How to complete this task: Find every line in the data that contains the word "FLASH". Return each of those lines.

══ Data extracts

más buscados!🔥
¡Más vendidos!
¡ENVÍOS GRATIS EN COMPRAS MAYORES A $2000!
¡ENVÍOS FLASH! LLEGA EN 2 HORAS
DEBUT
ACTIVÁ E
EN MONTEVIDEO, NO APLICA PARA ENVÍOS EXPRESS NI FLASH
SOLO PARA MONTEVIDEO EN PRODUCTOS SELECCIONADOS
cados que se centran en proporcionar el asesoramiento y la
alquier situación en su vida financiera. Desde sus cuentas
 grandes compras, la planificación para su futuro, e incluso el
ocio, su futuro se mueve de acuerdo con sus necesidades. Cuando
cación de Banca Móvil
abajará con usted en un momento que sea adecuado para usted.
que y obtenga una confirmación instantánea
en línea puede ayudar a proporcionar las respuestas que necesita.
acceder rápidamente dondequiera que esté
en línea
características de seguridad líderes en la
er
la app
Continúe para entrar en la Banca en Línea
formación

════
══ Data extracts

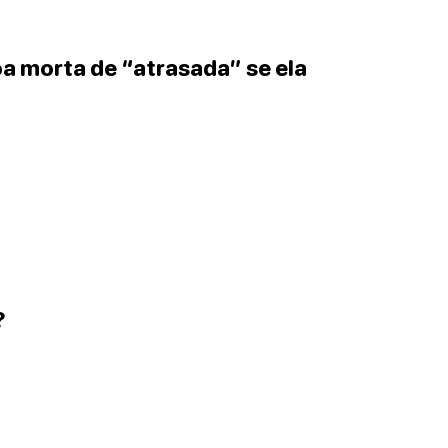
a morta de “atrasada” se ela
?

════

Answer section:
¡ENVÍOS FLASH! LLEGA EN 2 HORAS
EN MONTEVIDEO, NO APLICA PARA ENVÍOS EXPRESS NI FLASH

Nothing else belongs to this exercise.